Psalm 38 opens with a curious title in the NET: “written to get God’s attention.” Other major translations are divided on how to translate the word lehazekiyr, which literally means “to cause to remember.” The ESV and NASB consider it some kind of “memorial (offering).” The KJV calls it “a remembrance”; the NLT presents David as “asking God to remember him”; and the NIV records it simply as “a petition.”
All of these try to address the issue at hand: David had been suffering God’s judgment for sins unknown to us, and he wanted God “to remember” him, that is, to lift the judgment and return David to a place of grace and mercy, so he wrote this psalm “to cause God to remember” him.

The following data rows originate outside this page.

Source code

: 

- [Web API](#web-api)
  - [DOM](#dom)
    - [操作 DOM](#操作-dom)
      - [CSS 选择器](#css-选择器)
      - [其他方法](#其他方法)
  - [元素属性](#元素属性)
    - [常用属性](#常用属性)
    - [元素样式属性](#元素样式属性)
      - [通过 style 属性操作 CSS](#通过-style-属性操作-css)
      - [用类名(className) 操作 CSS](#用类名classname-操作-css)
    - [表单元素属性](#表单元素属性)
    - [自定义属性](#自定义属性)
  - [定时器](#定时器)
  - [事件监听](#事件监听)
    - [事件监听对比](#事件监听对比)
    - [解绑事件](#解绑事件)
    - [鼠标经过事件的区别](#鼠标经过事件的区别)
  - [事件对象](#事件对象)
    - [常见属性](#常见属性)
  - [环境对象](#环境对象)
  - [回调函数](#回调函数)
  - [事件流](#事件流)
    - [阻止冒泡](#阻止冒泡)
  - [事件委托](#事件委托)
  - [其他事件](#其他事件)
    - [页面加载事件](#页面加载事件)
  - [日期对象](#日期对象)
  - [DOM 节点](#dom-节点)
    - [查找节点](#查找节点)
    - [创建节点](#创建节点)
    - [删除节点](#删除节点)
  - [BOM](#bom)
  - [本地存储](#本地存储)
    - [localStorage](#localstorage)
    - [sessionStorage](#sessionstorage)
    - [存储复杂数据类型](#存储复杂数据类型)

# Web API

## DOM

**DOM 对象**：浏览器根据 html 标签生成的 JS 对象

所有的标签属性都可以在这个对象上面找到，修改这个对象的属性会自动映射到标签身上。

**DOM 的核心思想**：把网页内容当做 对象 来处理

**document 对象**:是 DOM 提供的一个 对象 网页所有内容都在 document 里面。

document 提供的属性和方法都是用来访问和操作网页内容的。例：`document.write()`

Unless these were emphatic word pictures, it seems that God’s judgment on David was physical illness. He described his condition as “sick…deprived of health” (Psalm 38:3). He may have had putrid sores that became “infected…starting to smell” (Psalm 38:5). He felt “numb with pain and severely battered” (Psalm 38:8) and had lost his strength (Psalm 38:10).
He quickly admitted that this was because of his sins (Psalm 38:3, 5) and was ready to confess them (Psalm 38:18) and get out from under his shame and guilt (Psalm 38:4, 7). David was also concerned about the way he was being treated by his friends (Psalm 38:11), and, as in other psalms before this one, he asked for God’s deliverance from his enemies as well (Psalm 38:19-22).
This psalm is a good example of a godly person returning to God, knowing that he or she has sinned, rather than hardening under God’s discipline. God never forgets us, and he is always ready to give his attention to us when we confess our sin to him.